Ha pubblicato tre romanzi: “Le dolci viole il pensiero” (1990, Ediz. Protagon, Premio Augusta Perusia) e, presso le Edizioni Guerra, “I prigionieri il Palazzo” (1992, Premio Cesare Caporali – Accademia Masoliniana; finalista Premio Minturnae) e “Circostanze di famiglia” (1994, secondo premio alla XVIII edizione il “Calabria ’79).
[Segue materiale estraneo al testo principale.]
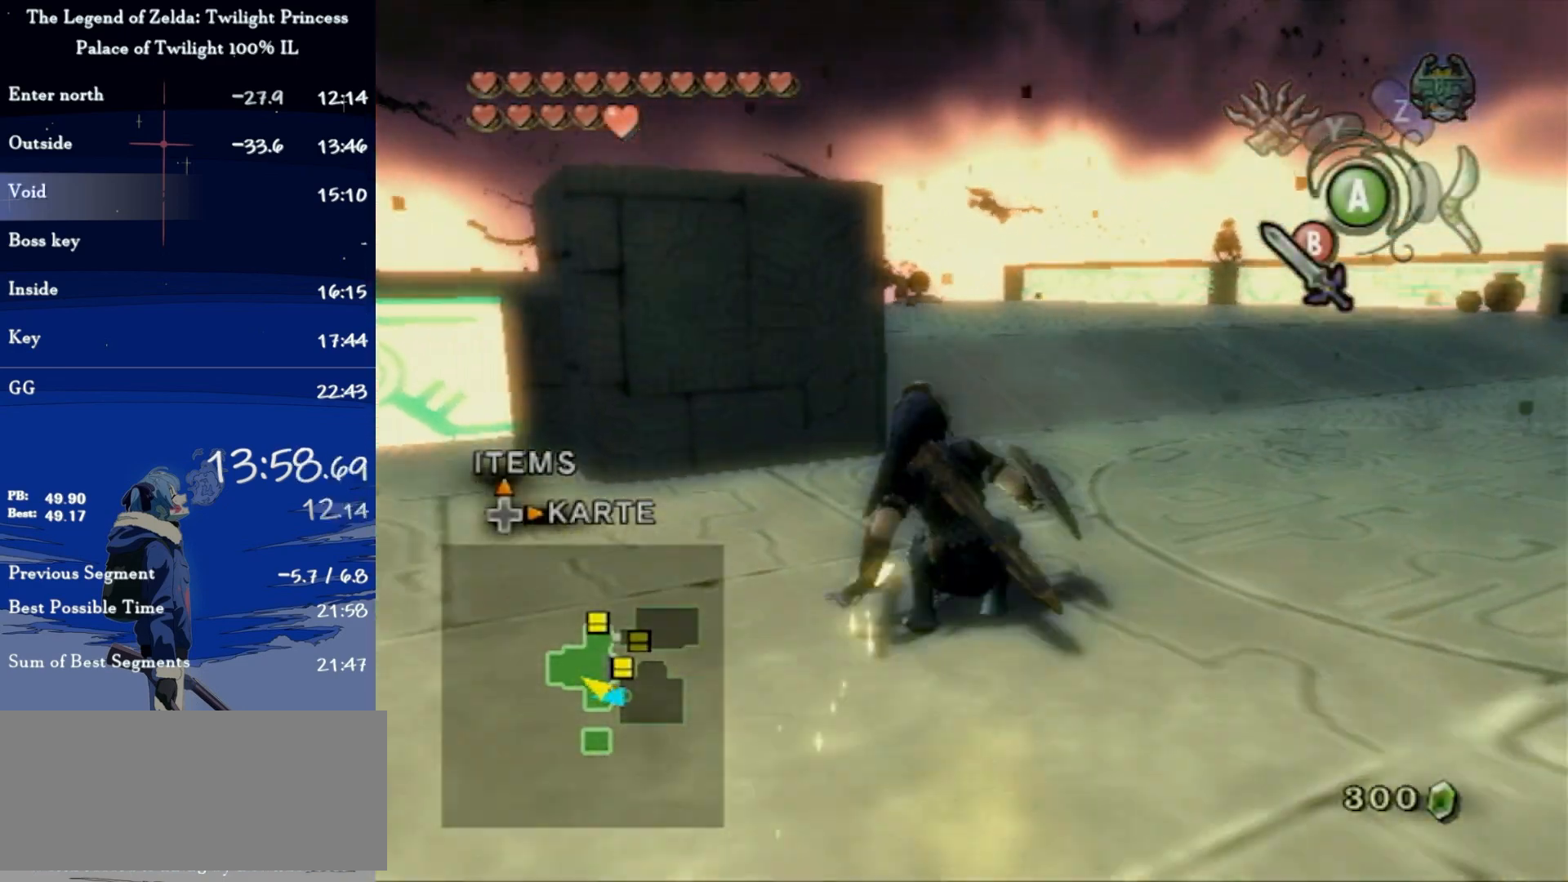
{"buttons": [], "left_stick": "up", "right_stick": "center", "events": [[67, "A", "up"], [133, "A", "down"], [233, "A", "up"]]}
Ha pubblicato, poi, la raccolta di racconti: “L’assoluto imbarazzante” (Edizioni Guerra – 2004).
E’ risultato vincitore di diversi premi letterari nazionali tra i quali il Premio Faverzani di S. Daniele Po, il Concorso nazionale “Riviera Adriatica” di Ancona, il Premio di narrativa e poesia: “Comune di Nibionno”, il Premio Manarino di Coreglia Antelminelli, il Premio “Artepoesia a Montepulciano”, il “Premio Comune di Druento” (per due anni consecutivi), il Concorso “Un prato di fiabe” di Prato, il Premio letterario “Campagnola” della provincia di Padova, il Premio Licurgo Cappelletti di Piombino, il V Concorso Laghese bandito in provincia di Ferrara, il Concorso “Tre Ville” di Treviglio, il premio letterario organizzato dalla biblioteca “Poggio dei Pini” di Capoterra (CA), il premio letterario “Rocca Flea” organizzato a Gualdo Tadino (PG), il “Premio Container” di Colleferro (Roma), il “Premio Città di Savona”, il Manara Valgimigli per la letteratura bandito dal Comune di Coreglia Antelminelli in Provincia di Lucca e il Premio “Donne di Monferrato” di Casale Monferrato. E’ anche risultato vincitore del Concorso “Il racconto nel cassetto” – Sezione: Fiabe e Storie per bambini – indetto dall’Associazione Libera Italiana di Villaricca (NA), del Premio letterario “Kriterion” di Avellino, del Concorso letterario “Una storia sbagliata – 2007 bandito in occasione della manifestazione che la città di Tempio Pausania dedica a Fabrizio De André ed, inoltre, è risultato vincitore il Premio letterario “Città di Mesagne” bandito in provincia di Brindisi.